Tous les français, sûrement, ont entendu l'histoire de cette agnelle, fille d'une autre, dont le génome avait été augmenté d'un gène de méduse, afin de produire une fluorescence de ses tissus. Devenue inutile, ce genre de recherche donnant des boutons à celle que nous avons de meilleure au Ministère de l'Environnement, la réforme de l'animal s'imposait. Mais au lieu de prendre gentiment sa retraite au Petit Trianon, la malheureuse s'est retrouvée à l'abattoir, et, de là, dans un certain nombre d'estomacs humains.

Ce n'est pas en raison d'une épidémie de fluorescences mystérieuses chez les clients d'un boucher, que l'affaire a été révélée. C'est en se demandant ce que cette brebis était devenue, que sa traçabilité a conduit à l'abattoir.

Grand émoi dans le corps de garde de la vertu alimentaire! Que vont penser les malheureux qui ont mangé des côtelettes ou un gigot ces dernières semaines, contenant la "semaine de l'erreur"*? Vont-ils, affolés, se déshabiller dans le noir, pour vérifier qu'ils sont toujours invisibles?

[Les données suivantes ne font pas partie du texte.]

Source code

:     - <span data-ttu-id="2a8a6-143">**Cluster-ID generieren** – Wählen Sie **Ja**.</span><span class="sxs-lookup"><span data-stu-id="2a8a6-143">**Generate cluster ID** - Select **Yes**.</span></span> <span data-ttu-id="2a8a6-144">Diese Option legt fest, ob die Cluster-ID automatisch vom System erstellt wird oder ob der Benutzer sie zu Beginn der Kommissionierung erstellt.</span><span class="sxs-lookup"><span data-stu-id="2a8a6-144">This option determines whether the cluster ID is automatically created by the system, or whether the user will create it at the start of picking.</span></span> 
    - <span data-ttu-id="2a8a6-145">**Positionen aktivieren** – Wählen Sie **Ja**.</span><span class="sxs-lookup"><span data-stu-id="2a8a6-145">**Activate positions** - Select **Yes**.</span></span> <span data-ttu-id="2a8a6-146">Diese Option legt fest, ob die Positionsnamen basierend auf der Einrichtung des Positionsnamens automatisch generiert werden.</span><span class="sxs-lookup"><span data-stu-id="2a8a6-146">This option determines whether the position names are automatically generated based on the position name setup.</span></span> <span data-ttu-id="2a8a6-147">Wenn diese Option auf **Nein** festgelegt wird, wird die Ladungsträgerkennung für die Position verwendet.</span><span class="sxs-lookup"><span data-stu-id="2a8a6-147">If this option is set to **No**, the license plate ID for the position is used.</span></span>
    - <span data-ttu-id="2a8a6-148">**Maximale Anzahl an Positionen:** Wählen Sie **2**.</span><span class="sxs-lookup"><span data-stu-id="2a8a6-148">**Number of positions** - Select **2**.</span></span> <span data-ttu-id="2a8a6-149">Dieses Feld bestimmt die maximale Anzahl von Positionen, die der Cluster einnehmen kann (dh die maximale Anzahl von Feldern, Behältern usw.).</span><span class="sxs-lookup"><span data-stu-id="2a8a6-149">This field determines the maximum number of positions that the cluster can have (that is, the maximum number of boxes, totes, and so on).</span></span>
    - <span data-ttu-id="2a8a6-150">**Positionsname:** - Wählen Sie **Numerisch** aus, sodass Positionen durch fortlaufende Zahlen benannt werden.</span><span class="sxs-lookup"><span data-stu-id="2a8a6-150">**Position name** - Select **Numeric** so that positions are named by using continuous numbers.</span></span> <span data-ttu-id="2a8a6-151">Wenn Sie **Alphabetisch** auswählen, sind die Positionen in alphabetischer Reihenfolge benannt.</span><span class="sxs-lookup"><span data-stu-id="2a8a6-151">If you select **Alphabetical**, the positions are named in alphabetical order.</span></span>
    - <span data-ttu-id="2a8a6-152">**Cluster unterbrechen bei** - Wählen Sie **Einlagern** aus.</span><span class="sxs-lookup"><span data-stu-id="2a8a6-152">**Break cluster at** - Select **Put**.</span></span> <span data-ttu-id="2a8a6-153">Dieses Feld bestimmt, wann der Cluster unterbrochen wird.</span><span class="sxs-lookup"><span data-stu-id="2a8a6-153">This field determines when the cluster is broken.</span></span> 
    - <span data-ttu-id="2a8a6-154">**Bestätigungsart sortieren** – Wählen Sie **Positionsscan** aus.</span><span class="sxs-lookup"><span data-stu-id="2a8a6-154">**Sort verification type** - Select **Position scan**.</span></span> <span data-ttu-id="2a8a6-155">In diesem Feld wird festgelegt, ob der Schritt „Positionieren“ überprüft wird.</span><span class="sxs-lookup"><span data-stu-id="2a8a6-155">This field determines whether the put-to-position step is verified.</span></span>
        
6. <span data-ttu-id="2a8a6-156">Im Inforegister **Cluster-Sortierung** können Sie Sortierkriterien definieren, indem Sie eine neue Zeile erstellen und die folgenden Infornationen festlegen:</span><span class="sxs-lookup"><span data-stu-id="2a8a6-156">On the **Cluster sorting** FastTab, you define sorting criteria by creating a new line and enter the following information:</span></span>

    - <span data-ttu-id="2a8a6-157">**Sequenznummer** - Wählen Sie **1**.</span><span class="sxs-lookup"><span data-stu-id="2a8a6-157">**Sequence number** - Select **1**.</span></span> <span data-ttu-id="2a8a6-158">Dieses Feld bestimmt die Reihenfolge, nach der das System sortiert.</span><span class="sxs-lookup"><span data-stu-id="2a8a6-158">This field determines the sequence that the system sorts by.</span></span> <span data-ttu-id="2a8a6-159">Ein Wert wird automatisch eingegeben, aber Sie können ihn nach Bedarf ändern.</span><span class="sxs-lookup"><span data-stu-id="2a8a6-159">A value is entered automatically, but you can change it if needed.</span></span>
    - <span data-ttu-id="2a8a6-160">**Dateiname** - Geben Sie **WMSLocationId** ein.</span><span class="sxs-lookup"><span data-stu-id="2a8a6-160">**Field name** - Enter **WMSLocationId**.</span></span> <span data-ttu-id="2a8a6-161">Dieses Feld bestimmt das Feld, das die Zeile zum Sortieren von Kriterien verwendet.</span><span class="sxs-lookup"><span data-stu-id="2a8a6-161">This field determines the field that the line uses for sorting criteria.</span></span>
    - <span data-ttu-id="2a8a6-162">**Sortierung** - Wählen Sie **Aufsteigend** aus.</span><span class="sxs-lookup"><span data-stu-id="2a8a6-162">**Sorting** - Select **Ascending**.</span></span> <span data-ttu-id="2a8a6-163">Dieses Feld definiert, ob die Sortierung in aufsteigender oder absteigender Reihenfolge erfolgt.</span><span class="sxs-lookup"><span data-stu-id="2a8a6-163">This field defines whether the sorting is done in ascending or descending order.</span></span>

Apparemment, personne ne s'en est soucié. Les français seraient-ils moins phobiques des OGM qu'il était souhaité? Encore un échec du bourrage de crânes? L'éducation nationale ne serait donc plus seule? Telles sont les graves questions que permet de soulever l'article du  "Monde"**.

En fait, les espoirs de fortunes, fondés sur les premiers clonages d'animaux, se sont révélés vains dès le début. Seule la recherche scientifique peut encore trouver un intérêt à ces manipulations du génome. Ce qu'il en sort reste secret, car l'ordre public est en jeu.

On peut s'attendre à ce que cette méthode de recherche, à cause de ses risques connexes, soit désormais interdite, en vertu du principe de précaution. Soixante Quinze millions de français fluorescents constituent une perspective inacceptable.

Sceptique

*Le titre du beau roman de Tahar Benjelloun, "La nuit de l'erreur", m'a inspiré.

**page 9, Planète (elle a de quoi trembler!), du numéro daté du Jeudi 25 Juin 2015.